*Task prompt*
Please render every line of the records below as a numbered list, skipping blank lines and leaving the pictures out.

Records with bounding boxes:
-- Start --
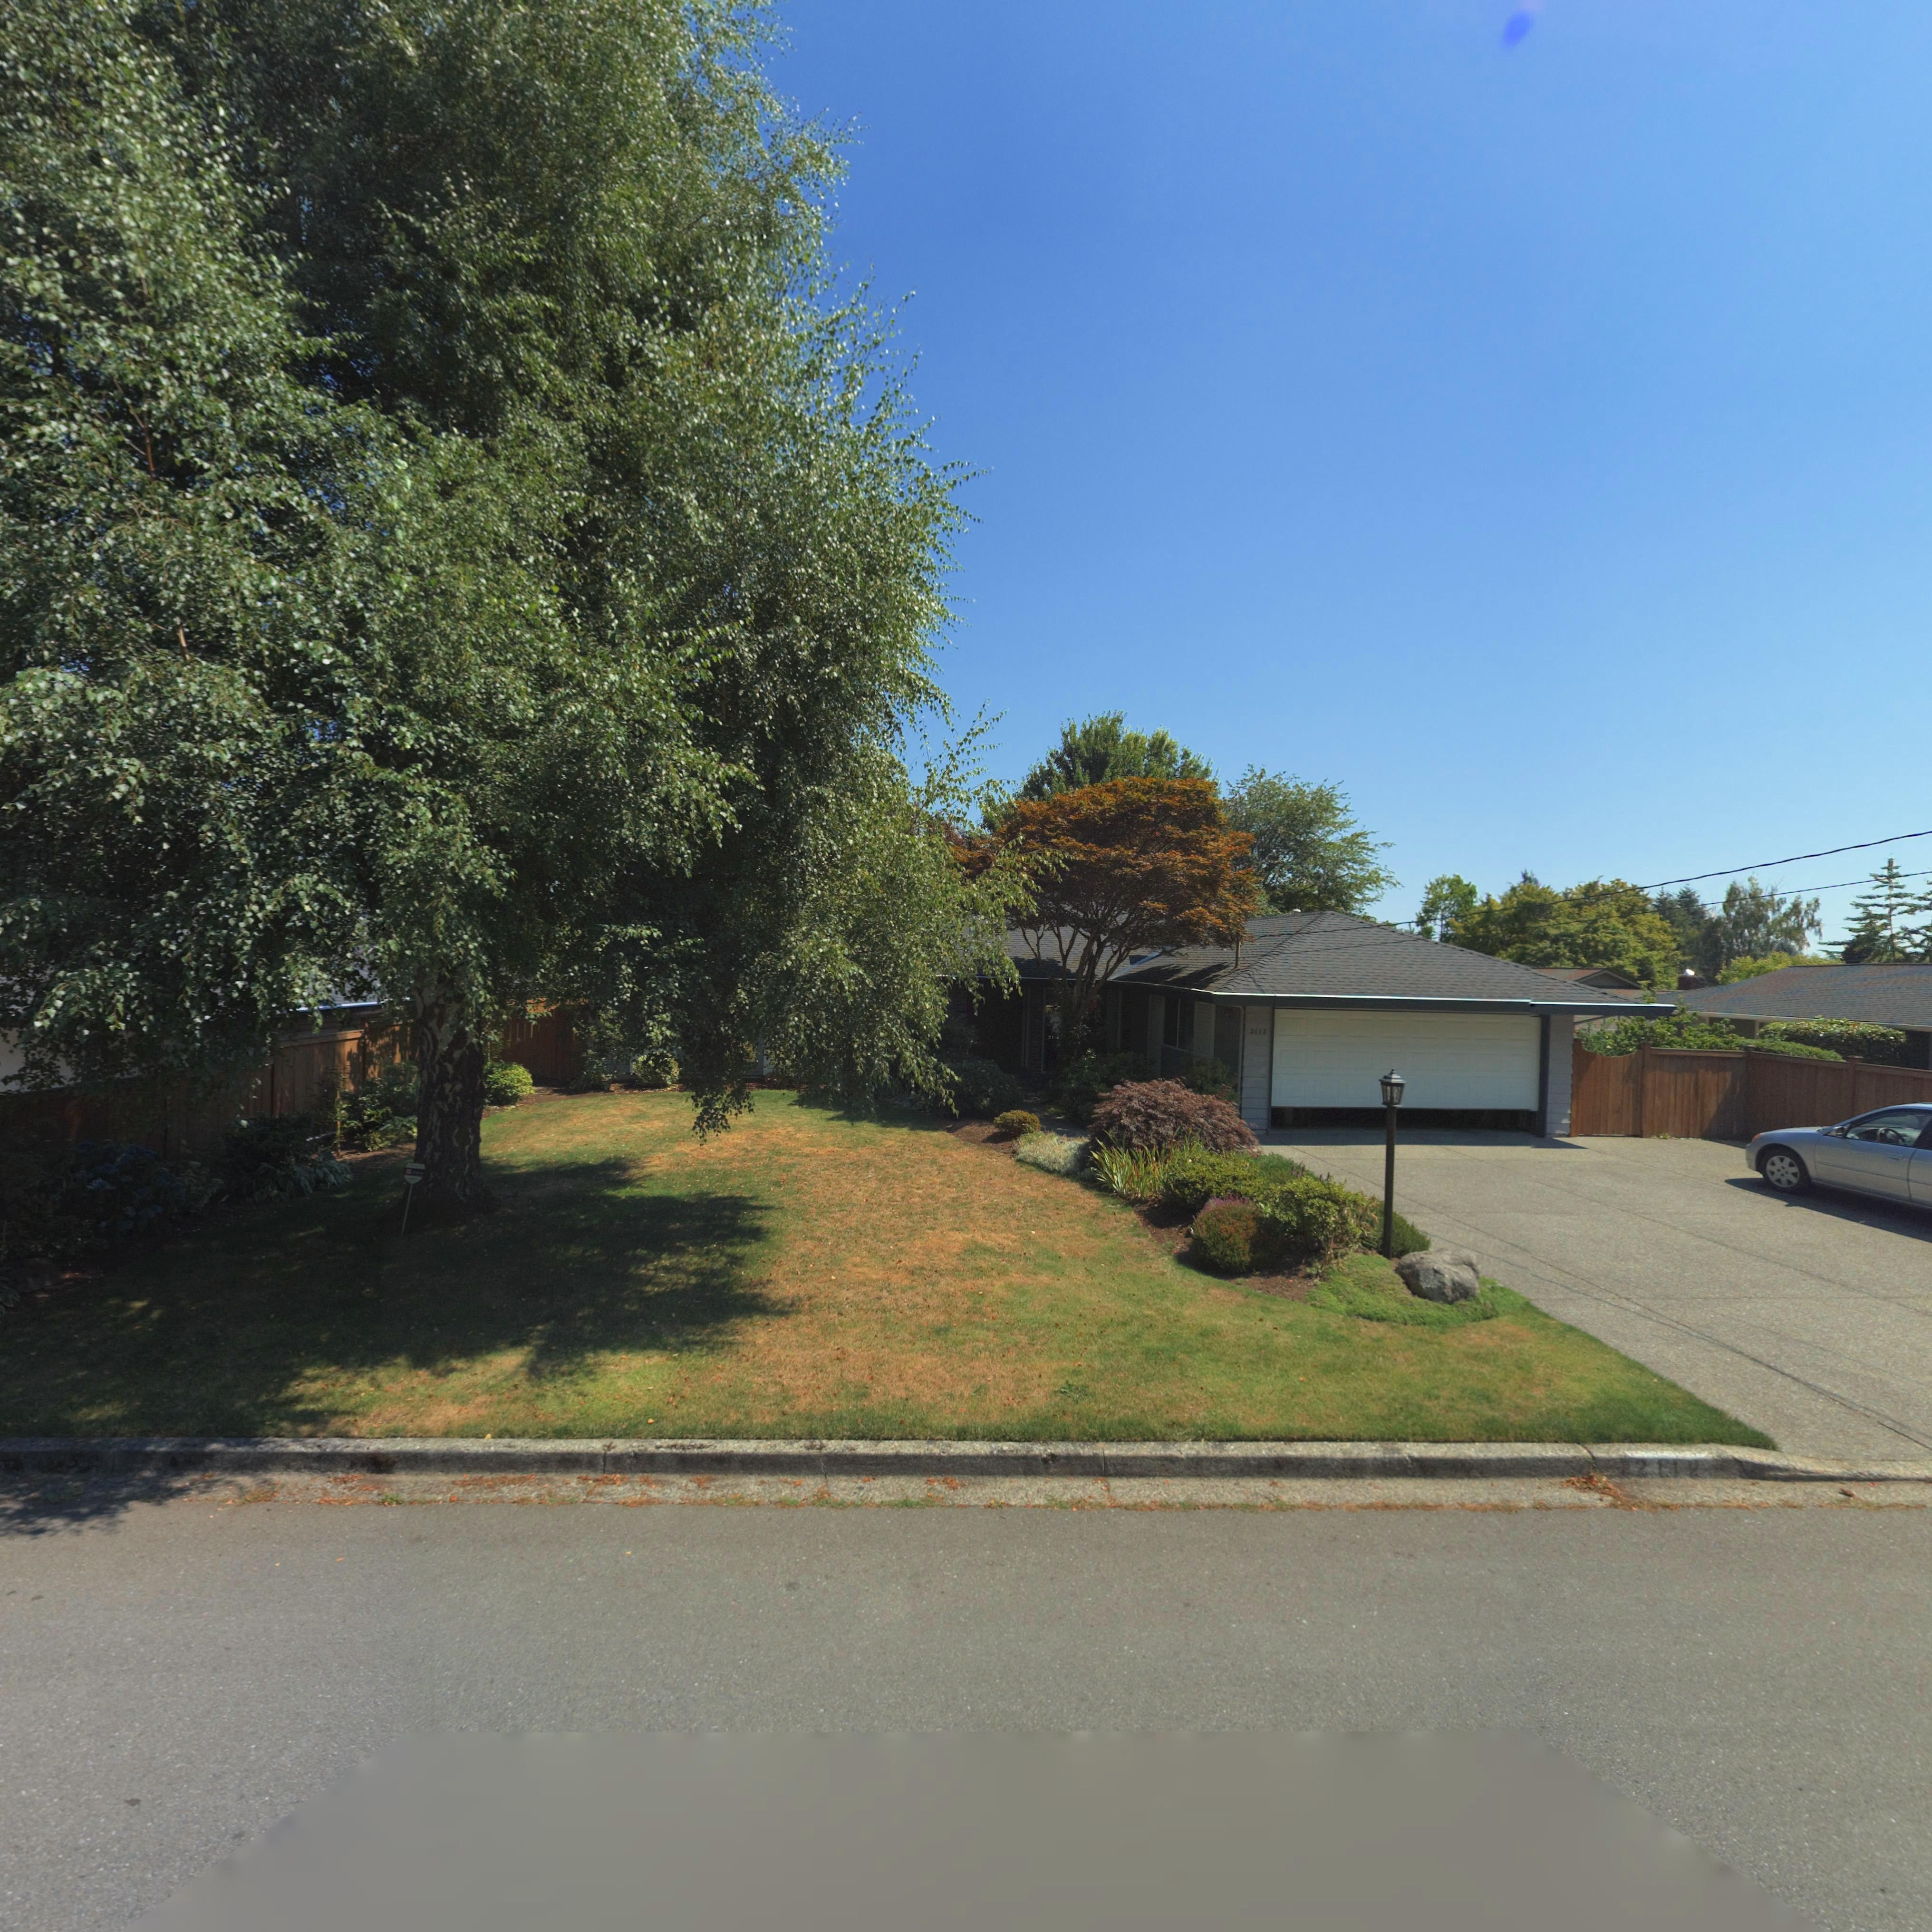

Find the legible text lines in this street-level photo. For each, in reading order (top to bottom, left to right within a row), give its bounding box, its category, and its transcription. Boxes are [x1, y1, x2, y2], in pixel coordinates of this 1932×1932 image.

[1250, 1029, 1266, 1034] StreetNumber: 2112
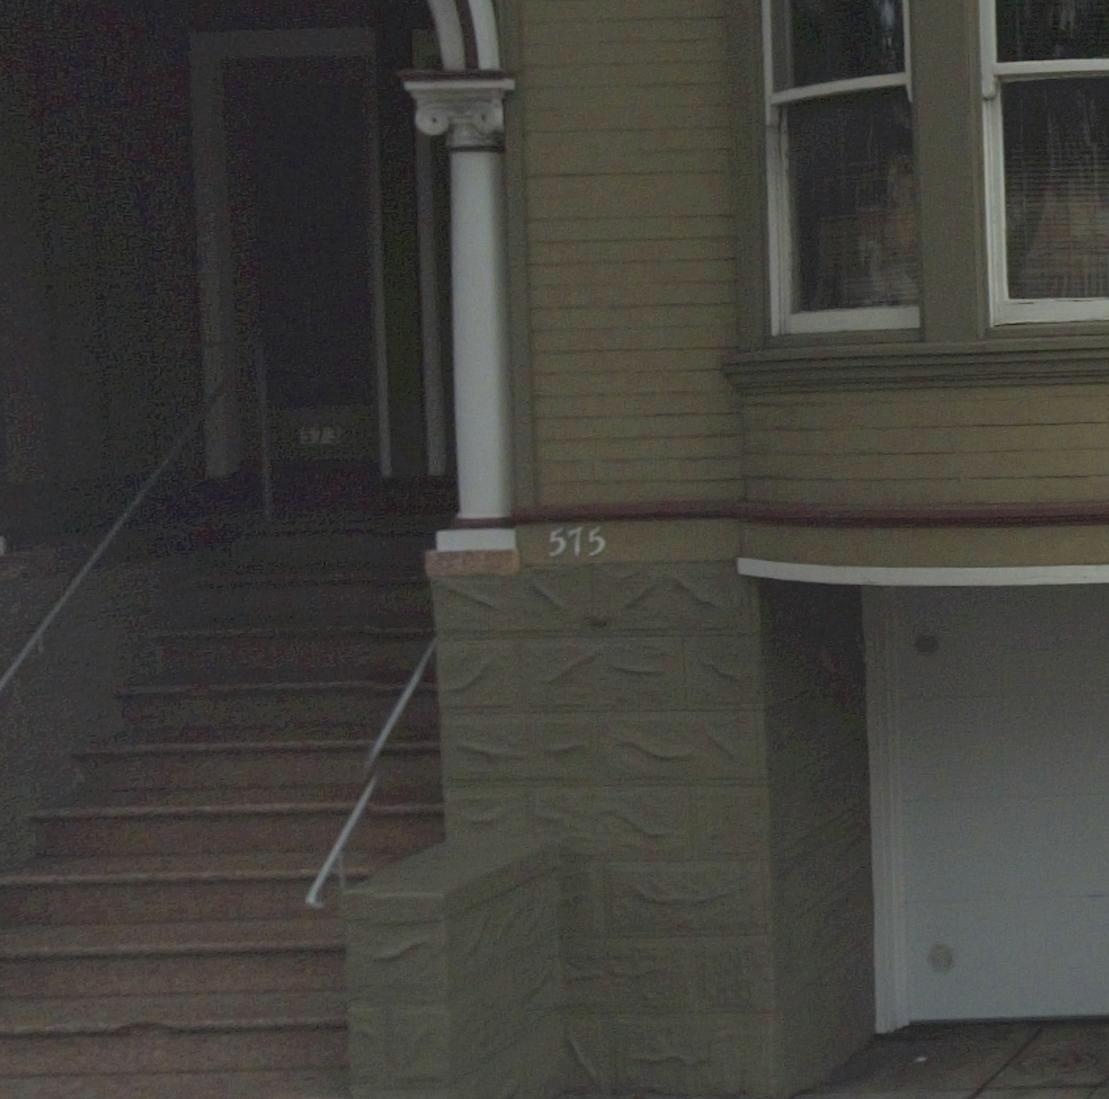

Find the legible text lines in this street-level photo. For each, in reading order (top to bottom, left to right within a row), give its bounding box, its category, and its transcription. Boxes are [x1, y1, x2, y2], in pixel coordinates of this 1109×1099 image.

[301, 425, 340, 443] StreetNumber: 573
[546, 523, 609, 559] StreetNumber: 575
-- End --
*Solved exercise*
1. Find the legible text lines in this street-level photo. For each, in reading order (top to bottom, left to right within a row), give its bounding box, its category, and its transcription. Boxes are [x1, y1, x2, y2], in pixel coordinates of this 1932×1932 image.
2. [1250, 1029, 1266, 1034] StreetNumber: 2112
3. Find the legible text lines in this street-level photo. For each, in reading order (top to bottom, left to right within a row), give its bounding box, its category, and its transcription. Boxes are [x1, y1, x2, y2], in pixel coordinates of this 1109×1099 image.
4. [301, 425, 340, 443] StreetNumber: 573
5. [546, 523, 609, 559] StreetNumber: 575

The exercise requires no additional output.